Come dire che l’alta capacità rischia di somigliare al comunismo: il paradiso delle generazioni future, l’inferno di quelle presenti. Tanto più se, come è lecito supporre, le cifre già drammatiche del trasporto stradale dovessero aumentare fra qui e il 2012 (entrata in esercizio prevista dell’Alta capacità MilanoPadova): un calvario di cantieri autostradali, ritardi sulle linee, carenze di servizio, che viene raccontato con sempre maggior frequenza sui giornali alla voce “rivolte dei pendolari”. Siamo disposti al sacrificio, in nome di un futuro che renda integrato e competitivo in Europa il sistema del trasporti italiano? Certo che sì, anche se qualche problema emerge anche nell’ipotesi del paradiso della Tav realizzata. “La vera criticità - avverte ancora Sergio Bologna - è la questione dei terminal: una volta liberate le linee e snellito il trasporto su rotaia non avremo dove ricoverare i treni. Il desiderio di avere più merci su rotaia, si traduce nella necessità di costruire più terminai: in questo senso la situazione è destinata ad aggravarsi”. In effetti per le operazioni di carico e scarico di un grande convoglio merci possono essere necessarie anche sei ore. Non solo, è ormai acquisito che il trasporto intermodale (trasporto di container che possono essere trasferiti su diversi supporti: rotaia, gomma, acqua) supera ormai quello convenzionale (treni merci): e questo richiede terminali adeguati. Rfi ne prevede tre, nelle aree di Milano, Roma, Napoli, ma non si sa per quando. “La Germania - dice Bologna - ha lo stesso tipo di problemi che abbiamo noi, legati a un sistema industriale diffuso sul territorio che intasa la viabilità. Ma si è attrezzata, e oggi ci insegna ciò che avremmo potuto fare: potenziare i porti con infrastrutture ferroviarie. Fra il 2000 e il 2002 Amburgo, ma anche Rotterdam e Anversa, hanno costruito megaterminal da 55, 60 treni al giorno. E con questo hanno sottratto al nostro Paese quello che doveva essere il suo business naturale, il traffico dal lontano Oriente. Dalla Cina arrivano navi da 5000 container: bene, o c’è qualcuno che li porta via in fretta, e solo il treno può farlo, o i porti si intasano. In questa situazione, per le navi che escono dal canale di Suez fermarsi nei nostri porti è impossibile.
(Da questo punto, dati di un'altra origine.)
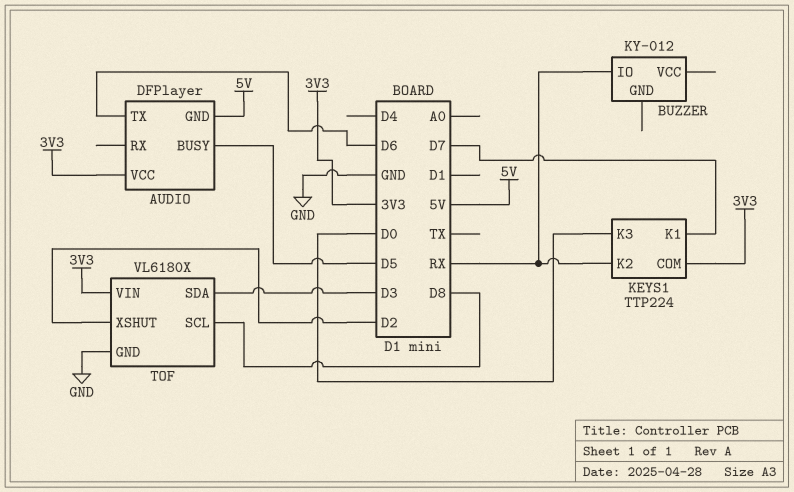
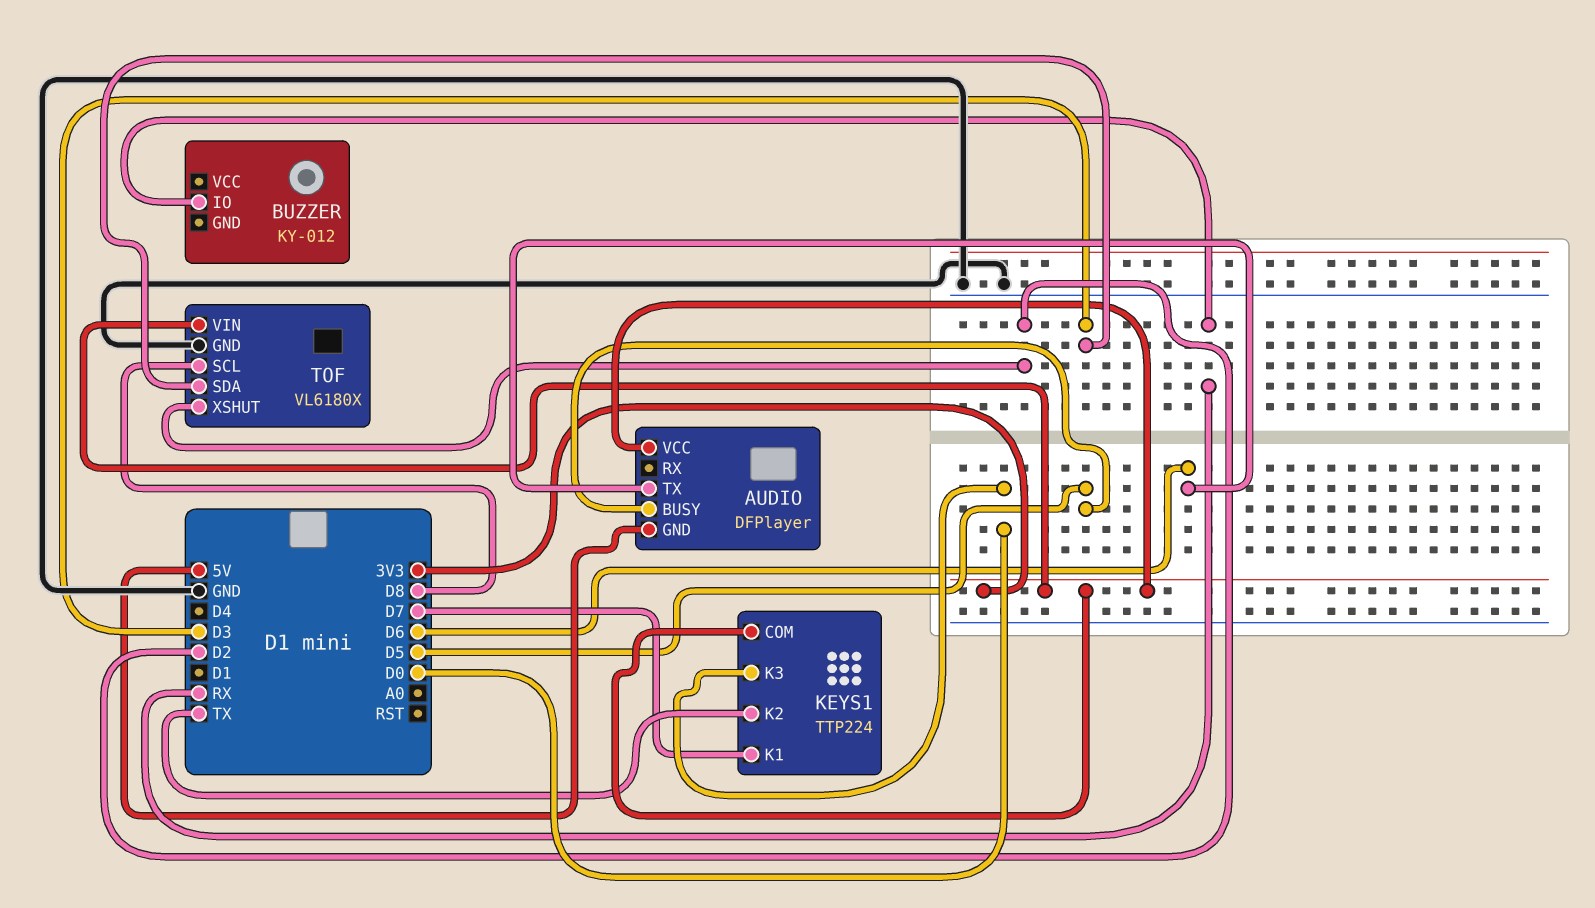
KEYS1 pin K2: RX -> TX

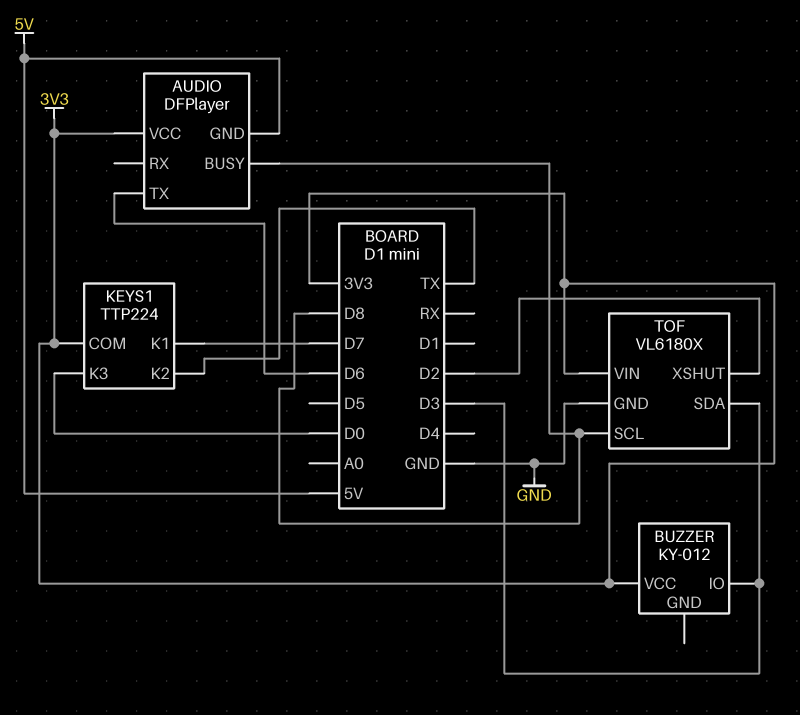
AUDIO pin BUSY: D5 -> D8
BUZZER pin IO: RX -> D3
BUZZER pin VCC: none -> 3V3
Per non perdere tempo gli conviene sobbarcarsi altri 5 giorni di navigazione e puntare al mare del Nord”.

Mentre la politica italiana nutre i cittadini con l’idea dei “corridoi” e sogna soluzioni a 300 kmh, il mondo si sta in somma attrezzando in un’altra direzione. È giusto credere che l’Alta velocità, o Alta capacità che dir si voglia, sia una delle misure indispensabili per risolvere il grande ingorgo che è diventata l’Italia. Ma senza dimenticare la legge ricorsiva che il matematico Douglas Hofstadter formulò così: “Ci vuole sempre più tempo del previsto, anche tenendo conto della legge di Hofstadter”.